If true, that's a bit of a red flag I'd think. I see a bit more than wrist slapping about to go down.
I don't think that means anything. Loads of people come out with degrees they never use and go into other fields. I studied history and ended up working as a tech monkey and sales engineer in IT for over a decade. The rest of it's been hospitality. Neither of which my education would have applied to. With the exception of something really educationally specific like medicine or engineering anyone can learn anything on their own and go on to do that.
It MAY not mean anything. It depends on training, certs, experience, jobs worked since graduation. But it's a red flag unless all the rest is satisfactory.
Two other red flags.
She "retired" after the breach.
She (and perhaps Equifax) are trying to scrub her history and music major items from the intarwebs.

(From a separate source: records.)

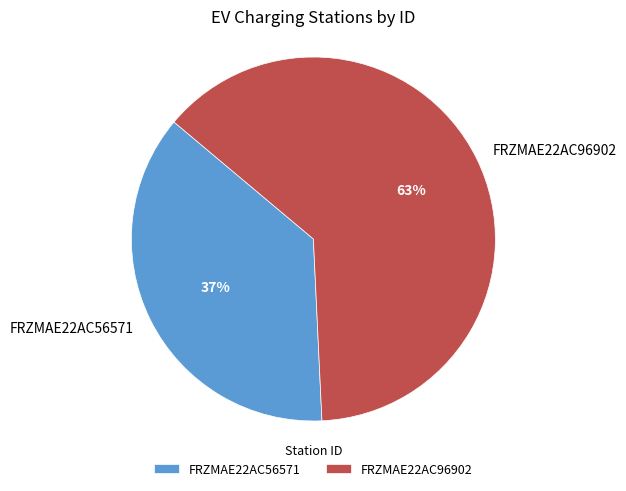

Is there a majority slice in this chart?

Yes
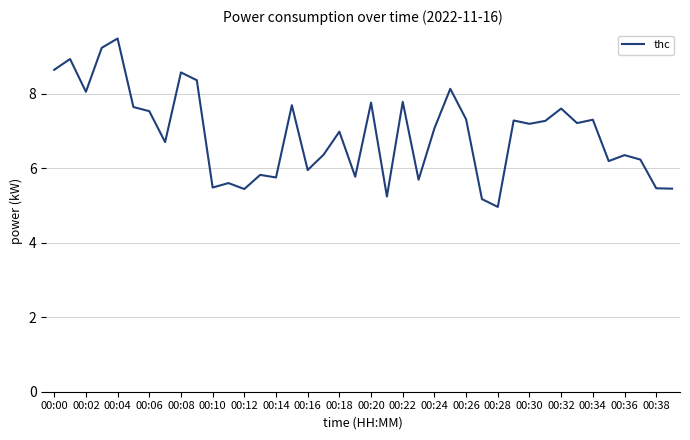

What is the minimum value shown in the chart?

5.0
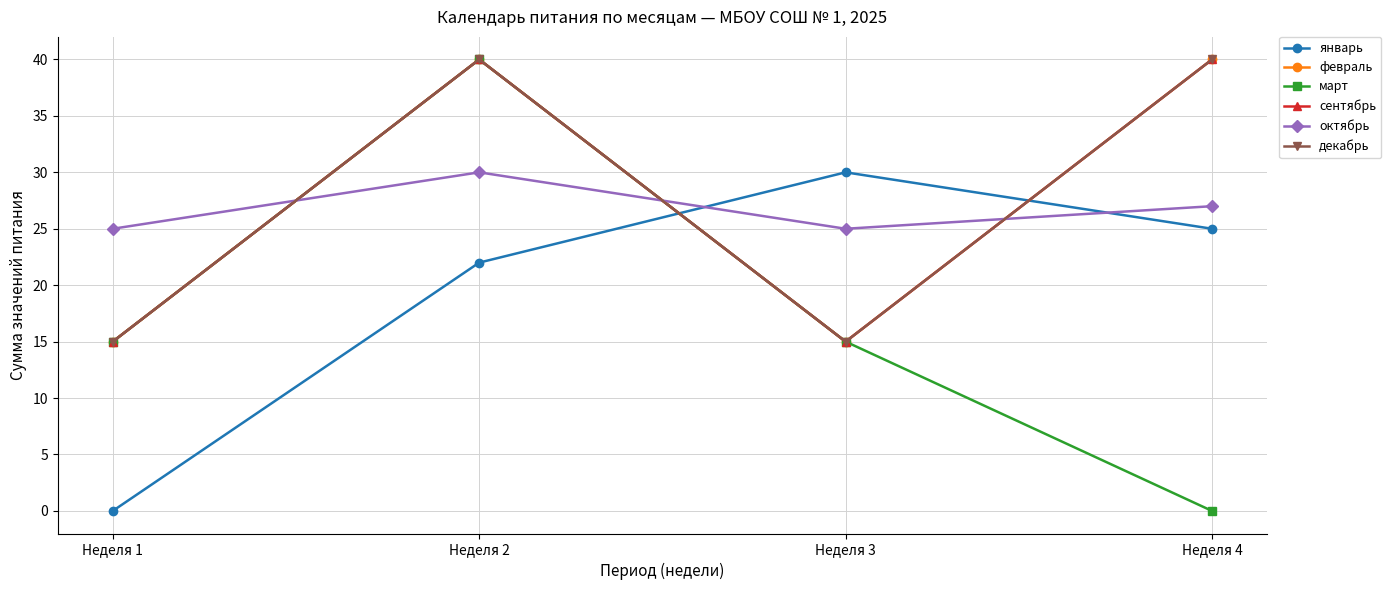

What is the total value across all series at Неделя 4?

172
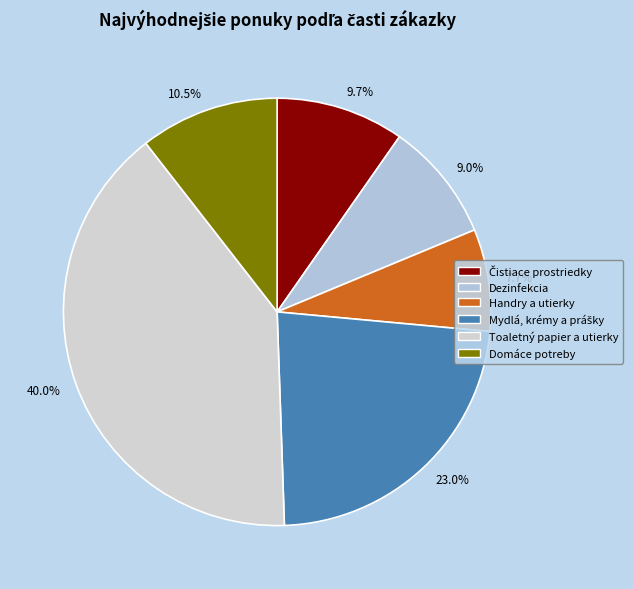

What is the ratio of the value at 23.0% to the value at 10.5%?

2.2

But the biggest issue? Everything we are learning about this points to incompetence in Equifax's security.
1) The admin/admin creds and plain text storage of Argentina's stuff, including creds and their equiv of SSN.
2) The fact that this current leak wasn't encrypted properly and access restricted to least permissions, else the hackers wouldn't have gotten away with anything but an encrypted DB that wouldn't have been a problem.

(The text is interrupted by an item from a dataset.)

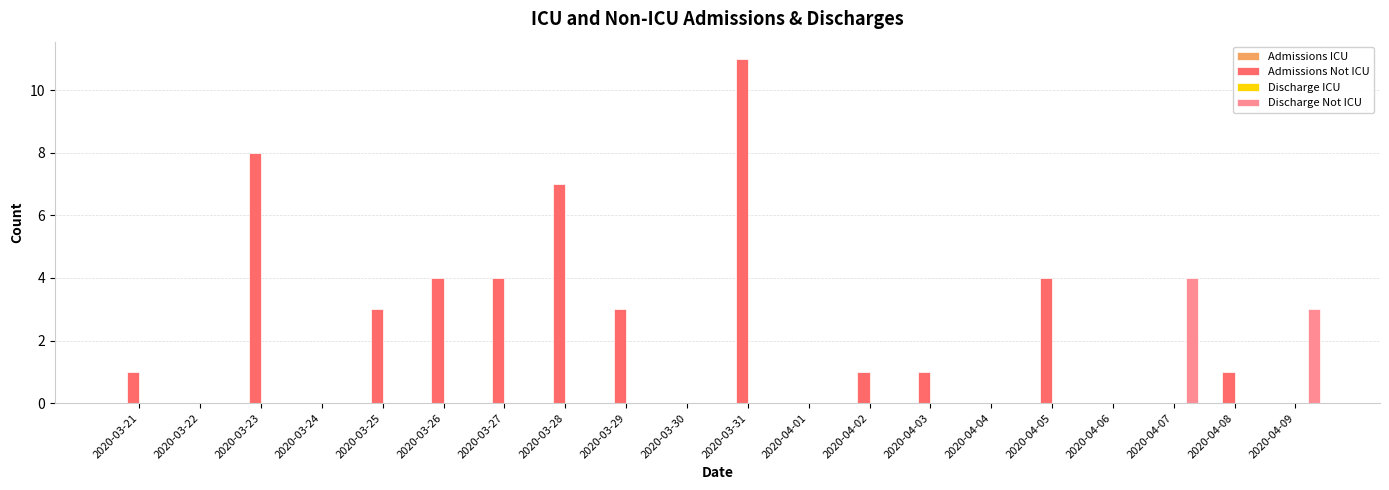

Does the chart contain stacked bars?

No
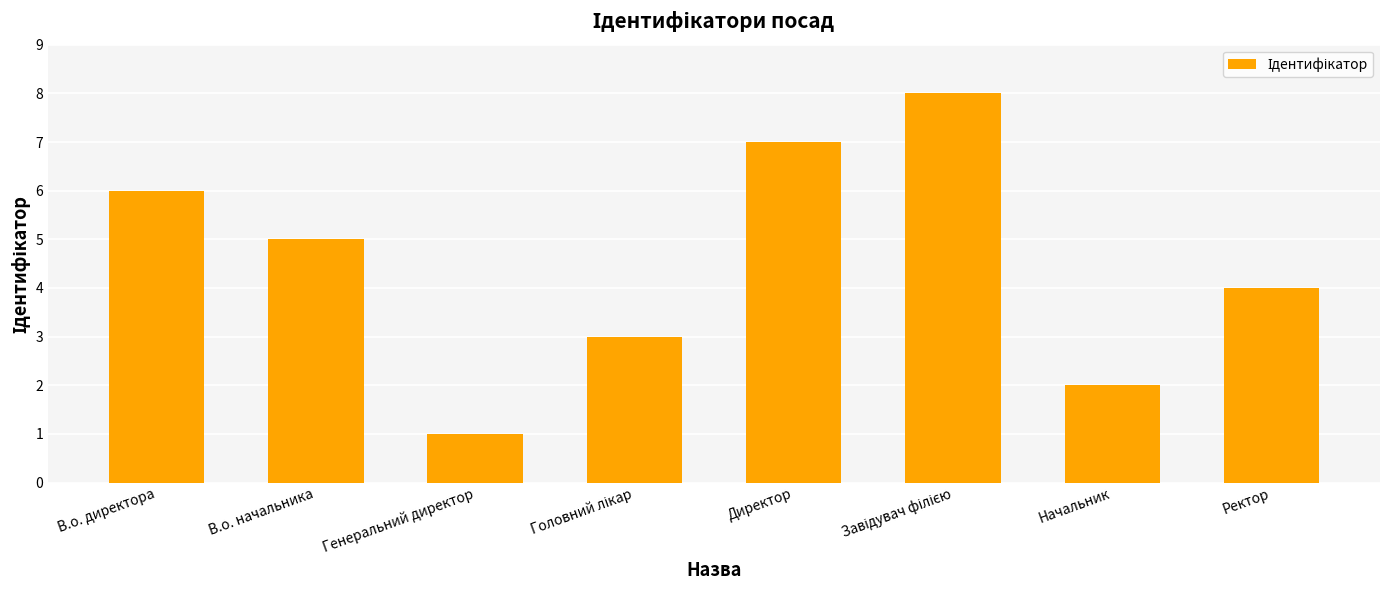

What is the sum of the values at В.о. начальника and Ректор?

9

3) They waited two months to patch the apache struts issue (and they publically announced what vulnerability got them hacked, which is rather stupid of them, that two month issue will likely nail them at the class actions).
4) They were using current time/date as the unfreeze pins until someone pointed it out
5) they incorrectly configured the security certificate on the Equifaxbreach site, which popped upwarnings
6) they didn't host the Equifax breach site as a subdomain, which given the previous item, may lead some to doubt security and authenticity of the site
7) The breach site gives inconsistent results as to if your data was stolen, depending on if you access it through web, mobile, etc. Does it even look up anything at all? And it still hasn't emailed me back after signing up and it's been days.

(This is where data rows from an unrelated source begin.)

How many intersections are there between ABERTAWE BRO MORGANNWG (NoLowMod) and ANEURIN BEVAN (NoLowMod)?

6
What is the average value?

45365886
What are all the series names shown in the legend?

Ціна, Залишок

8) they've had MULTIPLE previous breaches... only they bragged it didn't touch their core. Now it has
9) WTF were they storing credit card numbers for 6+ months, unencrypted for, that were able to be stolen by hackers? The 200k of them that got stolen.
10) They got hit with a zero day... that was tried after two months of not bothering to patch. No custom phishing, or custom malware, a bog standard vulnerability.
Their entire business is personal info, these guys should have some of the highest security spending and focus in the industry. They don't. This comment was edited on Sep 16, 2017, 15:04.